Optimizing AI with AI

Deci AI, which recently raised $21 million, helps developers optimize their models, and reach the market faster. Deci CEO: Our goal is to make AI more accessible and scalable

Daniel Farber-Ball 17:0827.11.21
“We have an AI-driven algorithm that automatically designs AI algorithms to be more accurate and run faster in a production environment,” said Yonatan Geifman, Deci AI co-founder and CEO. “Our technology automatically designs new structures of neural networks, optimizing them for the data and machine learning problems we are trying to solve and to run faster on the production hardware.”

 Yonatan Geifman, Deci AI co-founder and CEO Yonatan Geifman, Deci AI co-founder and CEO

 

“Deci is a company that was founded a little more than two years ago with a goal of making AI more accessible and scalable, with a technology that improves the way people develop, build, optimize and deploy AI,” Geifman asserted. ​​”So basically, we help data scientists to solve their problems faster with automated tools.” Geifman founded the company in 2019 along with its chief scientist, Prof. Ran El-Yaniv, who was Geifman’s professor at the Technion, and COO Jonathan Eliel, who served with Geifman in a top air force intelligence unit. This past October, the company secured$21 million in its Series A round, which ​​was led by Insight Partners with Square Peg, Emerge, and Jibe Ventures all participating, bringing the company’s total raised to over $30 million.

 

“We started with computer vision, now we are going through our early days in natural language processing.
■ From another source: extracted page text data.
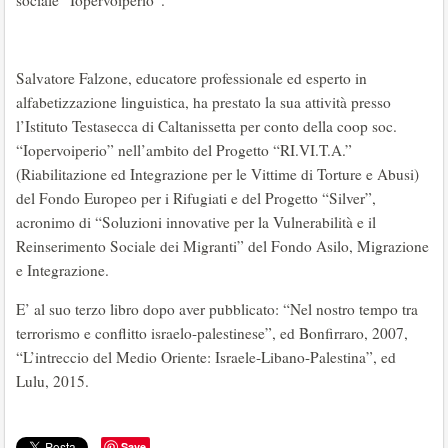
sociale “Iopervoiperio”.
Salvatore Falzone, educatore professionale ed esperto in
alfabetizzazione linguistica, ha prestato la sua attività presso
l’Istituto Testasecca di Caltanissetta per conto della coop soc.
“Iopervoiperio” nell’ambito del Progetto “RI.VI.T.A.”
(Riabilitazione ed Integrazione per le Vittime di Torture e Abusi)
del Fondo Europeo per i Rifugiati e del Progetto “Silver”,
acronimo di “Soluzioni innovative per la Vulnerabilità e il
Reinserimento Sociale dei Migranti” del Fondo Asilo, Migrazione
e Integrazione.
E’ al suo terzo libro dopo aver pubblicato: “Nel nostro tempo tra
terrorismo e conflitto israelo-palestinese”, ed Bonfirraro, 2007,
“L’intreccio del Medio Oriente: Israele-Libano-Palestina”, ed
Lulu, 2015.
Save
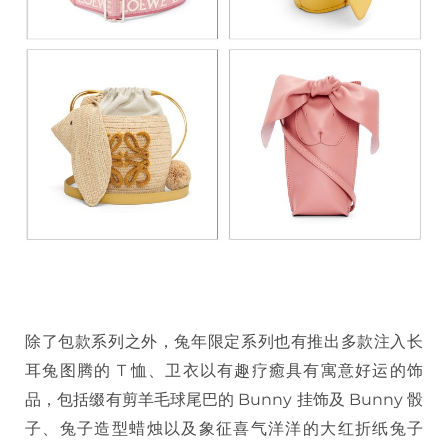
除了包款系列之外，兔年限定系列也有推出多款注入长
耳兔图腾的 T 恤、卫衣以有趣疗癒具有寓意好运的饰
品，包括缀有剪羊毛球尾巴的 Bunny 挂饰及 Bunny 骰
子、兔子造型蜡烛以及象征喜气洋洋的大红折纸兔子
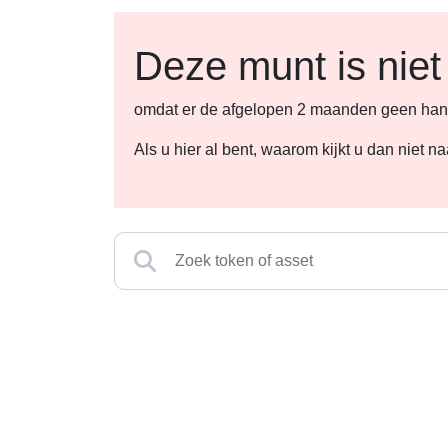
Deze munt is niet
omdat er de afgelopen 2 maanden geen hande
Als u hier al bent, waarom kijkt u dan niet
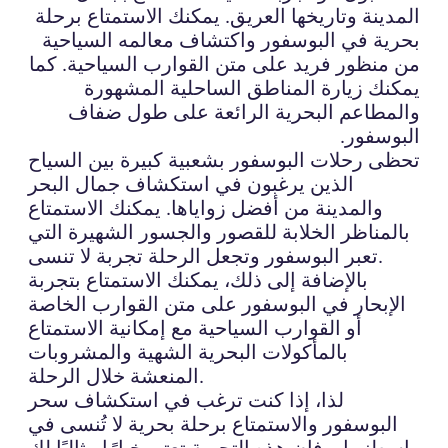
المدينة وتاريخها العريق. يمكنك الاستمتاع برحلة
بحرية في البوسفور واكتشاف معالمه السياحية
من منظور فريد على متن القوارب السياحية. كما
يمكنك زيارة المناطق الساحلية المشهورة
والمطاعم البحرية الرائعة على طول ضفاف
البوسفور.
تحظى رحلات البوسفور بشعبية كبيرة بين السياح
الذين يرغبون في استكشاف جمال البحر
والمدينة من أفضل زواياها. يمكنك الاستمتاع
بالمناظر الخلابة للقصور والجسور الشهيرة التي
تعبر البوسفور وتجعل الرحلة تجربة لا تنسى.
بالإضافة إلى ذلك، يمكنك الاستمتاع بتجربة
الإبحار في البوسفور على متن القوارب الخاصة
أو القوارب السياحية مع إمكانية الاستمتاع
بالمأكولات البحرية الشهية والمشروبات
المنعشة خلال الرحلة.
لذا، إذا كنت ترغب في استكشاف سحر
البوسفور والاستمتاع برحلة بحرية لا تُنسى في
اسطنبول، فإن هذه التجربة تعتبر خيارًا مثاليًا لك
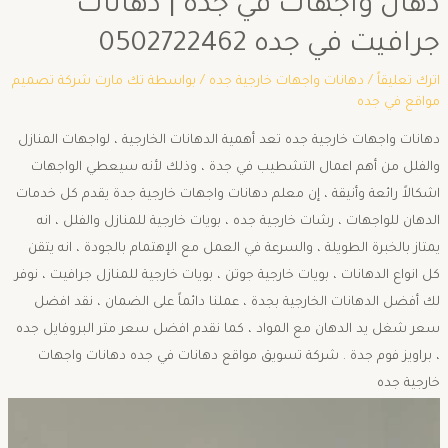
دهان واجهات في جده | دهانات
جرافيت في جده 0502722462
اترك تعليقاً
/
دهانات واجهات خارجية جده
/ بواسطة
تك مارت شركة تصميم
مواقع في جده
دهانات واجهات خارجية جده تعد أهمية الدهانات الخارجية ، لواجهات المنازل
والفلل من أهم اعمال التشطيب في جدة ، وذلك لأنه سيعطي الواجهات
اشكالاً رائعة وأنيقة ، إن معلم دهانات واجهات خارجية جدة يقدم كل خدمات
الدهان للواجهات ، رشات خارجية جده ، بويات خارجية للمنازل والفلل ، انه
يمتاز بالخبرة الطويلة ، والسرعة في العمل مع الإهتمام بالجودة ، انه يتقن
كل انواع الدهانات ، بويات خارجية جوتن ، بويات خارجية للمنازل جرافيت ، نوفر
لك أفضل الدهانات الخارجية بجدة ، عملنا دائماً على الضمان ، نقد افضل
سعر شغل يد الدهان مع المواد ، كما نقدم افضل سعر متر البروفايل جده
، براويز فوم جدة . شركة تسويق مواقع دهانات في جده دهانات واجهات
خارجية جده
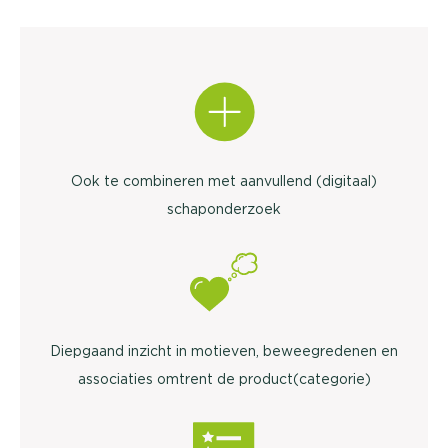
Ook te combineren met aanvullend (digitaal)
schaponderzoek
Diepgaand inzicht in motieven, beweegredenen en
associaties omtrent de product(categorie)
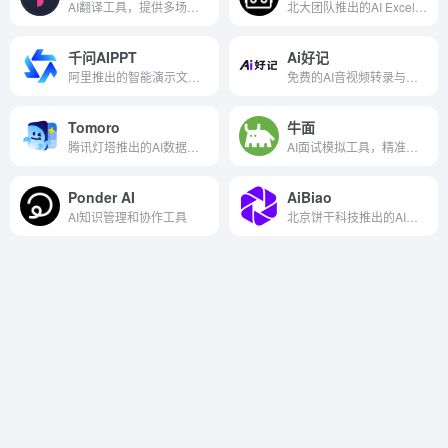
AI翻译工具，提供多场景实时翻译服务
北大团队推出的AI Excel辅助工具
千问AIPPT
Ai好记
阿里推出的智能演示文稿生成器
免费的AI音视频转录与总结工具
Tomoro
牛面
腾讯灯塔推出的AI数据分析工具
AI面试模拟工具，精准押题
Ponder AI
AiBiao
AI知识管理和协作工具
北京饼干科技推出的AI文生图表工具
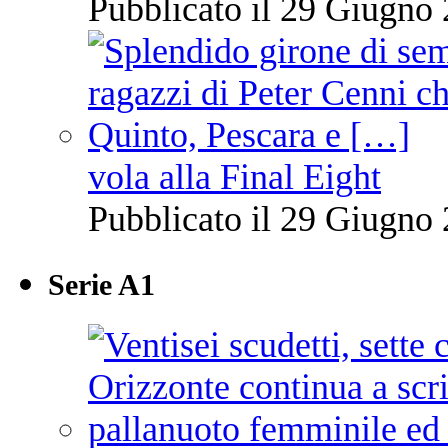
Pubblicato il 29 Giugno 
vola alla Final Eight
Pubblicato il 29 Giugno 
Serie A1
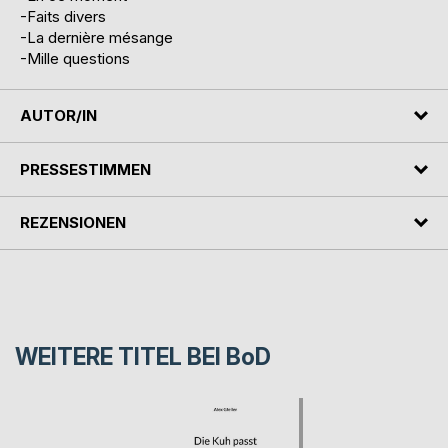
-Faits divers
-La dernière mésange
-Mille questions
AUTOR/IN
PRESSESTIMMEN
REZENSIONEN
WEITERE TITEL BEI
BoD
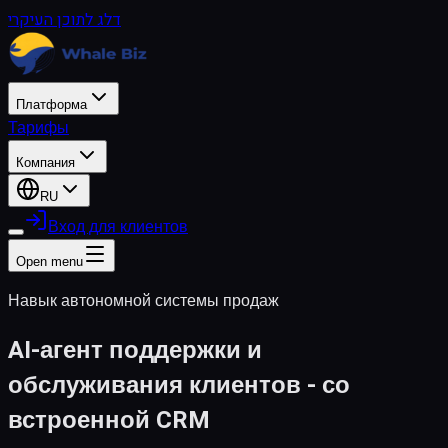
דלג לתוכן העיקרי
Платформа
Тарифы
Компания
RU
Вход для клиентов
Open menu
Навык автономной системы продаж
AI-агент поддержки и
обслуживания клиентов - со
встроенной CRM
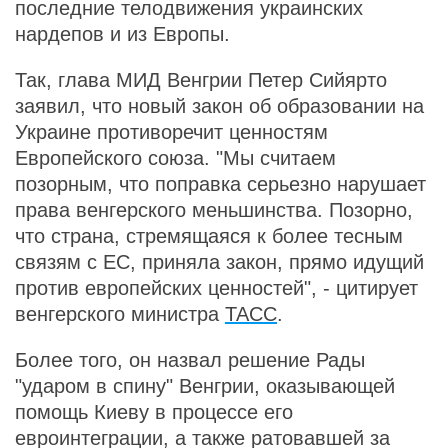
последние телодвижения украинских
нардепов и из Европы.
Так, глава МИД Венгрии Петер Сийярто
заявил, что новый закон об образовании на
Украине противоречит ценностям
Европейского союза. "Мы считаем
позорным, что поправка серьезно нарушает
права венгерского меньшинства. Позорно,
что страна, стремящаяся к более тесным
связям с ЕС, приняла закон, прямо идущий
против европейских ценностей", - цитирует
венгерского министра
ТАСС
.
Более того, он назвал решение Рады
"ударом в спину" Венгрии, оказывающей
помощь Киеву в процессе его
евроинтеграции, а также ратовавшей за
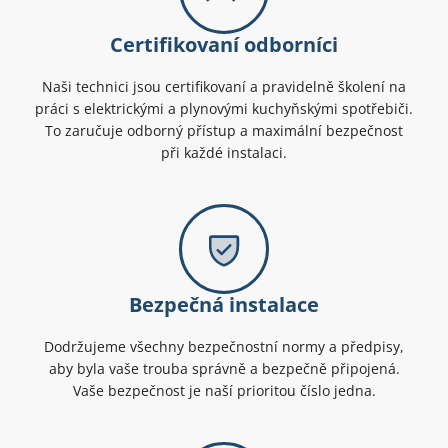
Certifikovaní odborníci
Naši technici jsou certifikovaní a pravidelně školení na
práci s elektrickými a plynovými kuchyňskými spotřebiči.
To zaručuje odborný přístup a maximální bezpečnost
při každé instalaci.
Bezpečná instalace
Dodržujeme všechny bezpečnostní normy a předpisy,
aby byla vaše trouba správně a bezpečně připojená.
Vaše bezpečnost je naší prioritou číslo jedna.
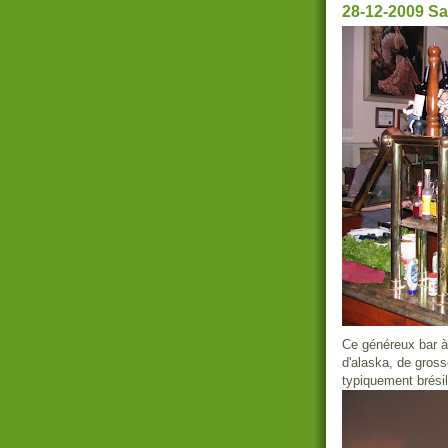
28-12-2009 S
Ce généreux bar à
d'alaska, de gros
typiquement brésil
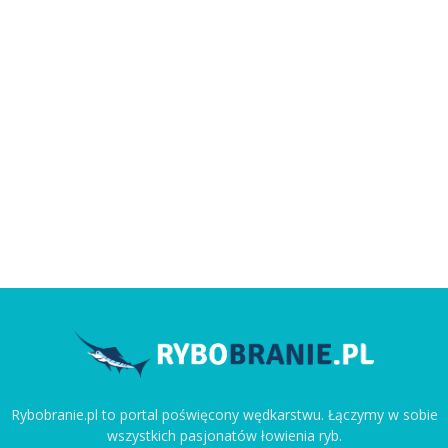
Rybobranie.pl to portal poświęcony wędkarstwu. Łączymy w sobie
wszystkich pasjonatów łowienia ryb.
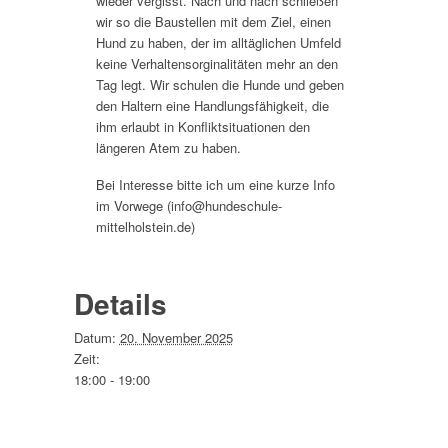
wieder vergisst. Nach und nach schließen
wir so die Baustellen mit dem Ziel, einen
Hund zu haben, der im alltäglichen Umfeld
keine Verhaltensorginalitäten mehr an den
Tag legt. Wir schulen die Hunde und geben
den Haltern eine Handlungsfähigkeit, die
ihm erlaubt in Konfliktsituationen den
längeren Atem zu haben.
Bei Interesse bitte ich um eine kurze Info
im Vorwege (info@hundeschule-
mittelholstein.de)
Details
Datum:
20. November 2025
Zeit:
18:00 - 19:00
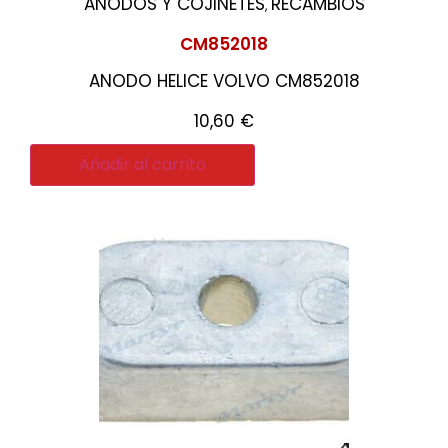
ANODOS Y COJINETES
RECAMBIOS
,
CM852018
ANODO HELICE VOLVO CM852018
10,60
€
Añadir al carrito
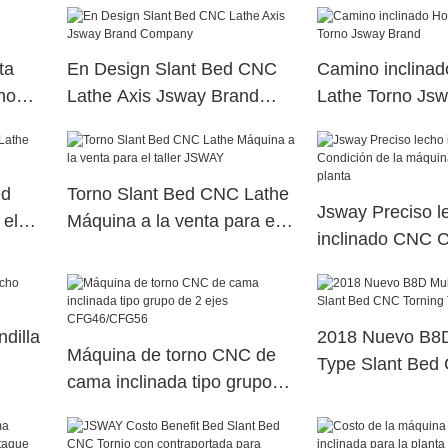
Company
ta
En Design Slant Bed CNC
Camino inclina
no
Lathe Axis Jsway Brand
Lathe Torno Js
Company
ed
Torno Slant Bed CNC Lathe
Jsway Preciso l
 el
Máquina a la venta para el
inclinado CNC C
taller JSWAY
la máquina de to
planta
ndilla
2018 Nuevo B8D 
Máquina de torno CNC de
Type Slant Bed
cama inclinada tipo grupo
Torning Torne
de 2 ejes CFG46/CFG56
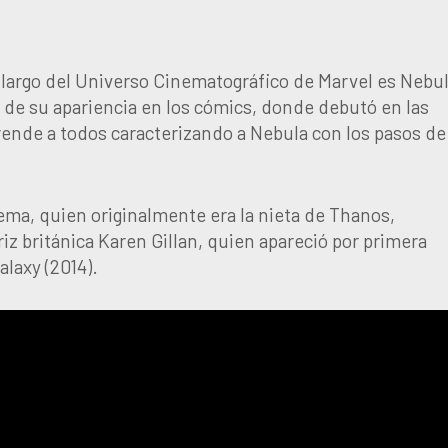
o largo del Universo Cinematográfico de Marvel es Nebul
 de su apariencia en los cómics, donde debutó en las
prende a todos caracterizando a Nebula con los pasos de
ema, quien originalmente era la nieta de Thanos,
triz británica Karen Gillan, quien apareció por primera
laxy (2014).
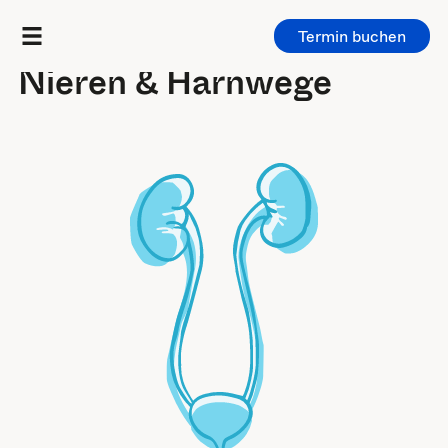
Termin buchen
Untersuchungen
/
Bauch & Becken
Nieren & Harnwege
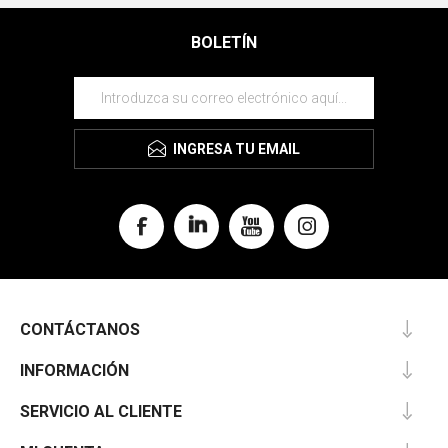
BOLETÍN
INGRESA TU EMAIL
CONTÁCTANOS
INFORMACIÓN
SERVICIO AL CLIENTE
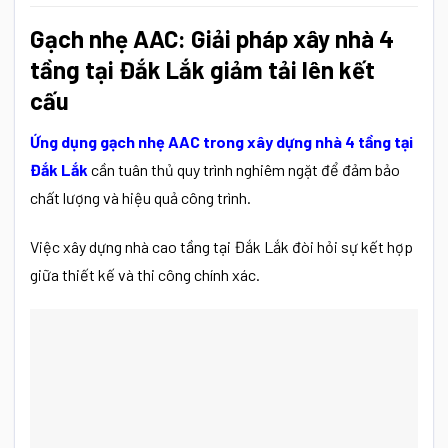
Gạch nhẹ AAC: Giải pháp xây nhà 4
tầng tại Đắk Lắk giảm tải lên kết
cấu
Ứng dụng gạch nhẹ AAC trong xây dựng nhà 4 tầng tại
Đắk Lắk
cần tuân thủ quy trình nghiêm ngặt để đảm bảo
chất lượng và hiệu quả công trình.
Việc xây dựng nhà cao tầng tại Đắk Lắk đòi hỏi sự kết hợp
giữa thiết kế và thi công chính xác.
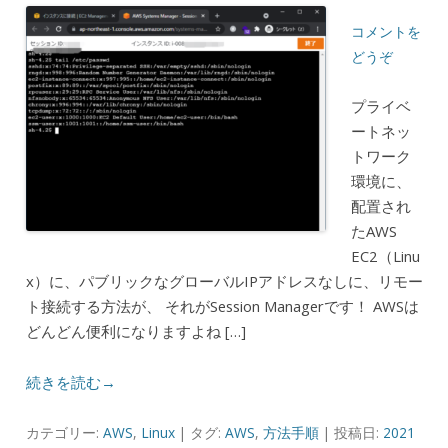
コメントを
どうぞ
プライベ
ートネッ
トワーク
環境に、
配置され
たAWS
EC2（Linu
x）に、パブリックなグローバルIPアドレスなしに、リモー
ト接続する方法が、 それがSession Managerです！ AWSは
どんどん便利になりますよね […]
続きを読む→
カテゴリー:
AWS
,
Linux
| タグ:
AWS
,
方法手順
| 投稿日:
2021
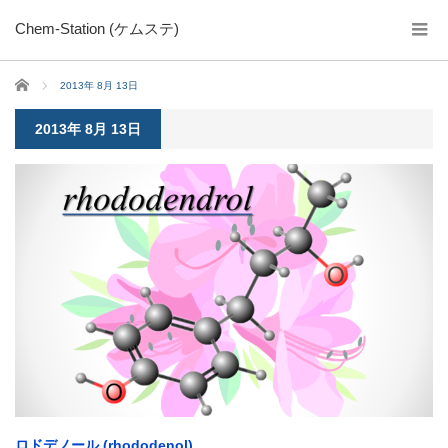
Chem-Station (ケムステ)
ホーム
2013年 8月 13日
2013年 8月 13日
ロドデノール (rhododenol)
We work all the time on having better performance, better results, newer algorithms on top of our platform,” Geifman said. “We are also building our partnerships with vendors such as Intel, HP, and AWS, they help us reach customers at the right point when they have the specific pain of getting the model to production or building better models.” In fact, since March 2020, Deci and Intel have worked “to deploy innovative AI technologies to mutual customers.”

 

Sharing Deci’s origins, Geifman recalled his time as a student, as well as his time at Mountain View. “During my Ph.D. studies in the Technion, I developed many deep learning models, many machine learning models and while building them I found that many trial and error iterations were needed, and each iteration needed a huge amount of computing, GPUs, and so forth, in order to converge to a solution of a good model,” he said.

 

“Then,” he continued, “I went to work at Google and there I saw the scalability issues, how algorithms designed by data scientists need to work on a huge scale on Google’s services, and I understood that the solution that thinks about how the model will behave in production in terms of its scalability, run-time, memory should be taken into account when the data scientist is building the model.”

Geifman with Deci co-founders COO Jonathan Eliel (left) and chief scientist, Prof. Ran El-Yaniv Geifman with Deci co-founders COO Jonathan Eliel (left) and chief scientist, Prof. Ran El-Yaniv

 

Today, Deci offers what Geifman refers to as a hybrid platform, calling it both an SDK, software development kit, and a SaaS product, stating developers can manage their workflow with the product’s dashboard. “The platform is fully available for our customers from development to production so the full version of the product is already shipped to several customers,” he said. “Our customers are U.S.-based, some are Fortune 500 companies, and basically, we target both large U.S. companies, as well as smaller ones.”

 

“The trend today is software and hardware co-integration,” he continued. “Meaning, how do we integrate the chip’s design with the program we would like to run on it, with the understanding that the algorithm side is dynamic and we can utilize algorithmic advantages by using more efficient hardware. Today, Deci is at a place where it might be more beneficial to develop our own hardware.”

 

The idea of building the hardware as well is not a new concept for Geifman. “Without naming names,” he said with a smile, “there were companies that wanted us to help them design their next generation of chips. They wanted to understand how our algorithmic insights could affect their next generation of chips.”

 

“At the moment, we are not concerned by any specific competitor, the feeling is that we operate in an untapped market, which grows by about 40% per year and no market leader has emerged yet. This also gives us the motivation to grow as much as we can and reach the market and land as many Fortune 500 companies as we can, and expand from there,” he said.

 

Currently, Deci has 35 employees, but Geifman’s plan is to double the workforce. “Our technology is based on quality people and computing resources everyone knows, and you need to have enough from both to have good things happen. Now after we concluded our A round, we are focused very much on bringing the right people and giving them the tools and environment to succeed.”